What is needed:
Could you convert every line of the listing below into a JSON list of strings, one string per line, with blank lines left out?

(Stored data entries)
Content starts

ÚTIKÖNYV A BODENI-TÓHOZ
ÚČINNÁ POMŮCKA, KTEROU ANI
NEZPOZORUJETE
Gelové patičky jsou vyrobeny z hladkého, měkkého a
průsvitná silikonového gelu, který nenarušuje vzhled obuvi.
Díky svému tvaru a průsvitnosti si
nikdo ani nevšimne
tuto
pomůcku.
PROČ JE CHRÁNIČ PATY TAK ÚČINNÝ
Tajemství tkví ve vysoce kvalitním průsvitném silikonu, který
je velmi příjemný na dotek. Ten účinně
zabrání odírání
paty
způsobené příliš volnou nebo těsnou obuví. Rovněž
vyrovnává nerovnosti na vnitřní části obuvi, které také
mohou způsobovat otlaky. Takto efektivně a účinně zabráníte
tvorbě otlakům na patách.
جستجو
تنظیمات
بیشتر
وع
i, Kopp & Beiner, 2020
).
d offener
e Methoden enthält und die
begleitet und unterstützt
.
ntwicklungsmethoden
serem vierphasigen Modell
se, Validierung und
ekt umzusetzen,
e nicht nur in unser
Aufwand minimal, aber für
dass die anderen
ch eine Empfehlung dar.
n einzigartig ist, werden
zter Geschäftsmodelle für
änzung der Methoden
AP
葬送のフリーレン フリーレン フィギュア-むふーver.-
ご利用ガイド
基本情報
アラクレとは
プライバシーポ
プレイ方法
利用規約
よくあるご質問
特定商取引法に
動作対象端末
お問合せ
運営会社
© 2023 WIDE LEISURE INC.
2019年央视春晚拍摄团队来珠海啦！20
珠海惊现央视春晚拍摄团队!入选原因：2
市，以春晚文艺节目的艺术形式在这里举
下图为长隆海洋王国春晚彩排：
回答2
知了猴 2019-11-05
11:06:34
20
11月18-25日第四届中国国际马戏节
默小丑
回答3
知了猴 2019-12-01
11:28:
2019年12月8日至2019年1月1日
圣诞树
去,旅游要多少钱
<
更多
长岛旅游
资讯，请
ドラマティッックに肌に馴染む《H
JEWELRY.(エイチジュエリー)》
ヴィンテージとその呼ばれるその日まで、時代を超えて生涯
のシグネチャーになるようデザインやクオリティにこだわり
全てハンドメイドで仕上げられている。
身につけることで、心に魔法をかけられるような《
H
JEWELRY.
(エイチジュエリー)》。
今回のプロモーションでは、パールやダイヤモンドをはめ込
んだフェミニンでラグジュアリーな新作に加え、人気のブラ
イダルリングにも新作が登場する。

Content ends

Problem solution:
[
  "ÚTIKÖNYV A BODENI-TÓHOZ",
  "ÚČINNÁ POMŮCKA, KTEROU ANI",
  "NEZPOZORUJETE",
  "Gelové patičky jsou vyrobeny z hladkého, měkkého a",
  "průsvitná silikonového gelu, který nenarušuje vzhled obuvi.",
  "Díky svému tvaru a průsvitnosti si",
  "nikdo ani nevšimne",
  "tuto",
  "pomůcku.",
  "PROČ JE CHRÁNIČ PATY TAK ÚČINNÝ",
  "Tajemství tkví ve vysoce kvalitním průsvitném silikonu, který",
  "je velmi příjemný na dotek. Ten účinně",
  "zabrání odírání",
  "paty",
  "způsobené příliš volnou nebo těsnou obuví. Rovněž",
  "vyrovnává nerovnosti na vnitřní části obuvi, které také",
  "mohou způsobovat otlaky. Takto efektivně a účinně zabráníte",
  "tvorbě otlakům na patách.",
  "جستجو",
  "تنظیمات",
  "بیشتر",
  "وع",
  "i, Kopp & Beiner, 2020",
  ").",
  "d offener",
  "e Methoden enthält und die",
  "begleitet und unterstützt",
  ".",
  "ntwicklungsmethoden",
  "serem vierphasigen Modell",
  "se, Validierung und",
  "ekt umzusetzen,",
  "e nicht nur in unser",
  "Aufwand minimal, aber für",
  "dass die anderen",
  "ch eine Empfehlung dar.",
  "n einzigartig ist, werden",
  "zter Geschäftsmodelle für",
  "änzung der Methoden",
  "AP",
  "葬送のフリーレン フリーレン フィギュア-むふーver.-",
  "ご利用ガイド",
  "基本情報",
  "アラクレとは",
  "プライバシーポ",
  "プレイ方法",
  "利用規約",
  "よくあるご質問",
  "特定商取引法に",
  "動作対象端末",
  "お問合せ",
  "運営会社",
  "© 2023 WIDE LEISURE INC.",
  "2019年央视春晚拍摄团队来珠海啦！20",
  "珠海惊现央视春晚拍摄团队!入选原因：2",
  "市，以春晚文艺节目的艺术形式在这里举",
  "下图为长隆海洋王国春晚彩排：",
  "回答2",
  "知了猴 2019-11-05",
  "11:06:34",
  "20",
  "11月18-25日第四届中国国际马戏节",
  "默小丑",
  "回答3",
  "知了猴 2019-12-01",
  "11:28:",
  "2019年12月8日至2019年1月1日",
  "圣诞树",
  "去,旅游要多少钱",
  "<",
  "更多",
  "长岛旅游",
  "资讯，请",
  "ドラマティッックに肌に馴染む《H",
  "JEWELRY.(エイチジュエリー)》",
  "ヴィンテージとその呼ばれるその日まで、時代を超えて生涯",
  "のシグネチャーになるようデザインやクオリティにこだわり",
  "全てハンドメイドで仕上げられている。",
  "身につけることで、心に魔法をかけられるような《",
  "H",
  "JEWELRY.",
  "(エイチジュエリー)》。",
  "今回のプロモーションでは、パールやダイヤモンドをはめ込",
  "んだフェミニンでラグジュアリーな新作に加え、人気のブラ",
  "イダルリングにも新作が登場する。"
]